Democratic Sen. Sheldon Whitehouse declined to defend his colleague Sen. Kirsten Gillibrand from attacks over her decision to call on Sen. Al Franken to resign last year.
Although more than two dozen senators, including Whitehouse, said Franken should resign after eight women accused him of inappropriate touching, Gillibrand was first and has drawn the most ire from those who opposed the decision. Some major Democratic donors including George Soros have said they will no longer support Gillibrand. She is often blamed on Twitter for Franken's political demise.

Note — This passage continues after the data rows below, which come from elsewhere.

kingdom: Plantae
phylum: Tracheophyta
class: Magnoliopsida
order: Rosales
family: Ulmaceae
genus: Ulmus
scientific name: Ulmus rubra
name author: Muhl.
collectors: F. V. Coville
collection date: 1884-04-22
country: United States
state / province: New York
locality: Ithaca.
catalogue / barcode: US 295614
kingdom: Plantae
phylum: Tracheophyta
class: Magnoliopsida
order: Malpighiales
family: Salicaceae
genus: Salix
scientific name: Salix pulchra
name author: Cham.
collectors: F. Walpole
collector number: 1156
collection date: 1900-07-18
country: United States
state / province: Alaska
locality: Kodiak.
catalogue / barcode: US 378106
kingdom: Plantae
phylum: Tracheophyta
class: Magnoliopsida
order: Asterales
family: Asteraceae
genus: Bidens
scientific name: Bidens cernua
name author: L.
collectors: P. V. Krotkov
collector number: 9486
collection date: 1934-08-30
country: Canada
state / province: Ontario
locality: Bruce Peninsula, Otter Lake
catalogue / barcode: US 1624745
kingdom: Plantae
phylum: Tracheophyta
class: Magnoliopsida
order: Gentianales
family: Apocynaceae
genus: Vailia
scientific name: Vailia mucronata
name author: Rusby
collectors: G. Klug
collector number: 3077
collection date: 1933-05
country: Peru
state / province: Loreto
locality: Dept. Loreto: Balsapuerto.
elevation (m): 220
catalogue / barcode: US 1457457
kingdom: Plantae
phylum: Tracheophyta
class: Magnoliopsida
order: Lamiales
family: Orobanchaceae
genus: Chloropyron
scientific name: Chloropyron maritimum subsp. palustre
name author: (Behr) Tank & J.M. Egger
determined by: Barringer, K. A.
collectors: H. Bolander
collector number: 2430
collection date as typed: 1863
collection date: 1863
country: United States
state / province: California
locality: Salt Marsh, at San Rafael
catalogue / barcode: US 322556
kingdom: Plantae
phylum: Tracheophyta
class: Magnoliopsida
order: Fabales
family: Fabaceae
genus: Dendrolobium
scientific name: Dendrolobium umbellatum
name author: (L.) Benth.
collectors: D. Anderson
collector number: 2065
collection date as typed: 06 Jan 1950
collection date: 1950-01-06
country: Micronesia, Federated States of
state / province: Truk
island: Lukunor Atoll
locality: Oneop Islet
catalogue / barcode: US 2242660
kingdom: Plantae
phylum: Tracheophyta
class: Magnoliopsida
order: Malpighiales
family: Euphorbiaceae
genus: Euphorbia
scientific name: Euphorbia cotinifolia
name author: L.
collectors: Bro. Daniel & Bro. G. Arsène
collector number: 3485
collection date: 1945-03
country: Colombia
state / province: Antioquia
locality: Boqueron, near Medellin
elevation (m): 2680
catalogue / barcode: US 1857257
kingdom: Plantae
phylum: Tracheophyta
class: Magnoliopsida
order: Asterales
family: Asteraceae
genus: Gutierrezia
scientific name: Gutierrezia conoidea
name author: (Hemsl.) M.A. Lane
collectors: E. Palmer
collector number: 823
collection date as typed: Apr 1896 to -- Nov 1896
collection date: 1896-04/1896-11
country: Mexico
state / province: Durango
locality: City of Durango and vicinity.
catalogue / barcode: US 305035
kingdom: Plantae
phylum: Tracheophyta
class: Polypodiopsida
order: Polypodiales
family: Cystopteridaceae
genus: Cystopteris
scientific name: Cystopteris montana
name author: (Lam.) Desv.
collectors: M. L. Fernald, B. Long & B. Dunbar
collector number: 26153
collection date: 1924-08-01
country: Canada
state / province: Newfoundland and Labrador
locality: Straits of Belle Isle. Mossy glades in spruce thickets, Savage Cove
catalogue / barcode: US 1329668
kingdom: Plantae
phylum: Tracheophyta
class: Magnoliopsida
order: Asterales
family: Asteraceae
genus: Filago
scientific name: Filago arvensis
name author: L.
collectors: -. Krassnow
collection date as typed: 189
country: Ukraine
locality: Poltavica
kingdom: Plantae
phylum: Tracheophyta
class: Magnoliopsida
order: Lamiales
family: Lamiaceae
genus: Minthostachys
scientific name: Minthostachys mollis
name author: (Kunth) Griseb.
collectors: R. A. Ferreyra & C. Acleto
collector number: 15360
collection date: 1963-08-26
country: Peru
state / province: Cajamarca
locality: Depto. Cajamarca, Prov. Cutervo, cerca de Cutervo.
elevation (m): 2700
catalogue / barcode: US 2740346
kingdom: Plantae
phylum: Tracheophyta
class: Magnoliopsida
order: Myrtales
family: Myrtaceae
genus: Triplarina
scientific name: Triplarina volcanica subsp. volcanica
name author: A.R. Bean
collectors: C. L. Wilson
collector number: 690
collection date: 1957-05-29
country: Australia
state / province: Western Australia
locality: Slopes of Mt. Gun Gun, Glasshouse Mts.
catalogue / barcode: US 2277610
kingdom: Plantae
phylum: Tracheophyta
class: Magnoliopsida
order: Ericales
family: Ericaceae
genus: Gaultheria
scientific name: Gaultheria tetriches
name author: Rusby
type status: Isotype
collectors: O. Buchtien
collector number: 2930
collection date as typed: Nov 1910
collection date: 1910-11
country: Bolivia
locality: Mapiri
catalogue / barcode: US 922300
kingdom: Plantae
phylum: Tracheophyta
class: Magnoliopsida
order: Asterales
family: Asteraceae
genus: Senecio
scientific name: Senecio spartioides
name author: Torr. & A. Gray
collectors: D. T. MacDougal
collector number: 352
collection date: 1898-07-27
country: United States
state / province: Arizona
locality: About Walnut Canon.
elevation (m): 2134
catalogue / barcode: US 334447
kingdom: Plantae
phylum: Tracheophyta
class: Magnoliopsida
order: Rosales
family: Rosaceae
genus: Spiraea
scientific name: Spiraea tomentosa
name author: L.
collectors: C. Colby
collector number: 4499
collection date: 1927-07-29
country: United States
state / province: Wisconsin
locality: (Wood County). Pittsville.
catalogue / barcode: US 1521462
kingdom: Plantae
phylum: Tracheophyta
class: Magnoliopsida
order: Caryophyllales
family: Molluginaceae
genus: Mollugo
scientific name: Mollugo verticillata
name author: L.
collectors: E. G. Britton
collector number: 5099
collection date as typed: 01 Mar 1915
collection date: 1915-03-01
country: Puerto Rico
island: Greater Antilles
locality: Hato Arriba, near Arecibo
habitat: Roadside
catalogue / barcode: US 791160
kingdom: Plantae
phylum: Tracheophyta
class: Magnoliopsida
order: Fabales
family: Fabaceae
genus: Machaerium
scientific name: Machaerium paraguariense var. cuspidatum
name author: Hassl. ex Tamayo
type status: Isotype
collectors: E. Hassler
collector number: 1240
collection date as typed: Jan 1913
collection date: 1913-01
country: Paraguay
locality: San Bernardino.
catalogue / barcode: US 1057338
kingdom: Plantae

Asked whether that blame is appropriate in an interview with BuzzFeed News' AM to DM on Tuesday, Whitehouse demurred. “That’s going to be between her and the people who feel that way," Whitehouse said. "I think this was a very tough result for Al, but he did make his own choice. And I leave that for him to have made.”
Whitehouse called on Franken to resign on Dec. 6, 2017, the same day that Gillibrand and many of their colleagues, including every woman Democrat, did. Franken announced he would step down the next day, a decision Whitehouse called "the right choice."
Asked if he thought Gillibrand was getting the most heat because she is a woman, Whitehouse said, "I couldn't tell you that."
Whitehouse also discussed the Russia investigation on Tuesday, telling AM to DM that President Donald Trump's behavior "suggests that Putin does" have something on him. Asked specifically if he thinks the so-called pee tape is real, Whitehouse said, "It's hard to tell. There may be a tape out there, there may be just business dealings."
The real issue, Whitehouse went on, is that he feels Republicans haven't pushed Trump and his family hard enough on any "business agreements" with Russian interests. "That ought to be a gimme as a question. Just tell us. … That is something that so far a Republican-controlled Congress has refused to even ask about, and it’s astonishing that a potential conflict of interest … hasn’t been explored," he said.
Following this November's election, Whitehouse said he's not too worried about the internal fight in the Democratic Party between the far left and more centrist Democrats leading to the party's own tea party moment. The Democrat argued that his party needs to focus on the big areas they agree on "and start getting things done."
"The fight between the different sides of the party ... if that drives our behavior, then we have failed," he said.